Even so, Franchot has vowed to fight on. In his statement condemning the committee’s vote as “business as usual in Annapolis,” Franchot pledged to make beer reform an issue during the upcoming election.
“I look forward to taking this issue into every contested primary and general election in our state this year – into every county, district and precinct,” he wrote. “And I look forward to coming back to Annapolis in 2019 and making the case for good beer, good jobs and good times in the State we love.”
He renewed that pledge in response to the passage of the bill that would examine his office’s role.

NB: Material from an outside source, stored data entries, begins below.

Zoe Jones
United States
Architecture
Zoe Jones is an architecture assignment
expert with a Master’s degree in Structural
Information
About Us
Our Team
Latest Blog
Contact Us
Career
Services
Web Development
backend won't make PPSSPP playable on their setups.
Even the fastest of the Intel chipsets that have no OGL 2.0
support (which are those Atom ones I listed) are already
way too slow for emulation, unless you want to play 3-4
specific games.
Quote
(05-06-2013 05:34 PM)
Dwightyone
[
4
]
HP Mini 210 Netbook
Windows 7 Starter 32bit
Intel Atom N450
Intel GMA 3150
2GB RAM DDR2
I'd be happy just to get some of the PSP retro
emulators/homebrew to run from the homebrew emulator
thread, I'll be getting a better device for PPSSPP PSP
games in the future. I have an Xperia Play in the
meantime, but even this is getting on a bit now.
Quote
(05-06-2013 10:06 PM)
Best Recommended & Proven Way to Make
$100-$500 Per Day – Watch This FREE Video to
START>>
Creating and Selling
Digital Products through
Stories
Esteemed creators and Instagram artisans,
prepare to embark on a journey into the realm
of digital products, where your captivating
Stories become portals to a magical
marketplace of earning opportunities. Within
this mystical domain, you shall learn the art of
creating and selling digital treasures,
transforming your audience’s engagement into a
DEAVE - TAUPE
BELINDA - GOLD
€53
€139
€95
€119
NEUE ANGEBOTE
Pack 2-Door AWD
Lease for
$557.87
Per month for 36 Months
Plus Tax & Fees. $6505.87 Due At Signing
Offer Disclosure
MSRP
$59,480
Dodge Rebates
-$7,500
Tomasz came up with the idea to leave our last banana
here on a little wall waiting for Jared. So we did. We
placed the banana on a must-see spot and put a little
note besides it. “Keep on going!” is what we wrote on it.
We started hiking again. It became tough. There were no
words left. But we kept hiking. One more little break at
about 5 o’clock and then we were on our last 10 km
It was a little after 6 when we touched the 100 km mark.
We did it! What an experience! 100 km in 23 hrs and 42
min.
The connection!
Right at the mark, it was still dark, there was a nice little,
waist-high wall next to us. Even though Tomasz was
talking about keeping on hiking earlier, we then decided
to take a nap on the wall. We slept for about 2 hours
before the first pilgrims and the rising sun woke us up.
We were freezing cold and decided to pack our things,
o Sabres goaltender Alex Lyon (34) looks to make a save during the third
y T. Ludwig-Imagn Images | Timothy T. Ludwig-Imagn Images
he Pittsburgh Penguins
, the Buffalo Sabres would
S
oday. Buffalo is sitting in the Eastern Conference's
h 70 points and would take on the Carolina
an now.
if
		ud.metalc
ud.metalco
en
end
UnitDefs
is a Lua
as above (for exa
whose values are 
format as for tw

“I welcome this – well, whatever this thing is,” he wrote. “Because I look forward to talking, in an election year, about the dominant role that corporate beer money plays in a state where the distributors are literally empowered to handpick their government regulators.”
The Reform on Tap Task Force, which Franchot convened before authoring legislation, is holding a March 22 happy hour in Prince Frederick to tell people about “the next round in the fight to save Maryland craft beer.”
In perhaps the most provocative push back, Franchot on St. Patrick’s Day pointed to a lawsuit in North Carolina brought by brewers that challenges the constitutionality of the state’s distribution system and franchise laws. He said he is watching the case “very closely.”
“[O]ur General Assembly voted yesterday to reinforce this whole, rancid system – franchise laws that handcuff brewers to bad distributors, artificial limits on how much a brewer can produce, distribute and sell, and even the infamous ‘buy back’ provision,” he wrote. “Again, this case could prove interesting.”